### EXERCISE OBJECTIVE
Look below. Copy each line that has "David" in it.

### SUPPLIED RECORDS
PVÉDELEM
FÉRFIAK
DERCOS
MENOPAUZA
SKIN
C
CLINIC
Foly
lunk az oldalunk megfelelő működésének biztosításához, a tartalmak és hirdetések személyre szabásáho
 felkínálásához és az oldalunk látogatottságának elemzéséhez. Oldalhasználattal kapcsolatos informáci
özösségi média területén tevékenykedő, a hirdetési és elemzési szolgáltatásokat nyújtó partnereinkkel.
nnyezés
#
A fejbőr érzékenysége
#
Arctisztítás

==

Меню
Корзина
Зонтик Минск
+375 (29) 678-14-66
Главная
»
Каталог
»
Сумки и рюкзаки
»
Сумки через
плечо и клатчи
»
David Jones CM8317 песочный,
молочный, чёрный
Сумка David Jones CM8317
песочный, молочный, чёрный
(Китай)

--

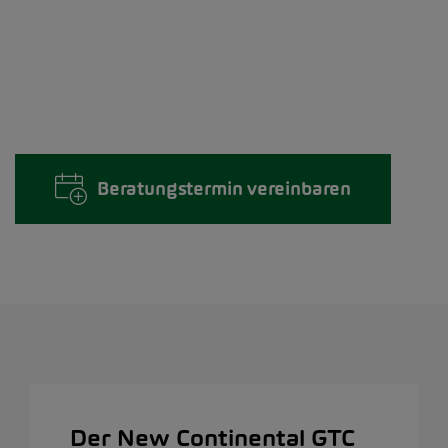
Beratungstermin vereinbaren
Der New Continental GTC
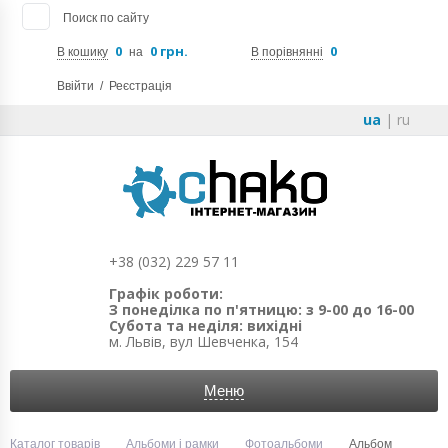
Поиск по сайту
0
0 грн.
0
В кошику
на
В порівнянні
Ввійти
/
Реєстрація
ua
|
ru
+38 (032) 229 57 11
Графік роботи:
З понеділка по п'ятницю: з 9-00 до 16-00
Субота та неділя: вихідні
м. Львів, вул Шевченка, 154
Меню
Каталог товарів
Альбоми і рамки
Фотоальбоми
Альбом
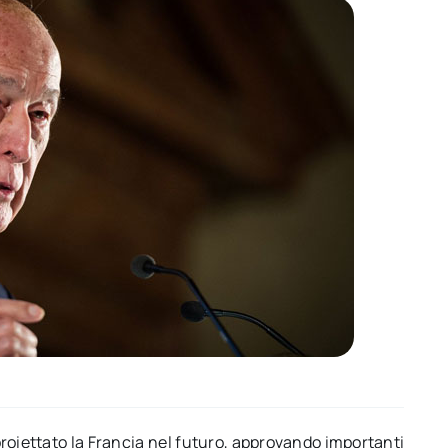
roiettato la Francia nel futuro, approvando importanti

### RESPONSE TO THE TASK
David Jones CM8317 песочный,
Сумка David Jones CM8317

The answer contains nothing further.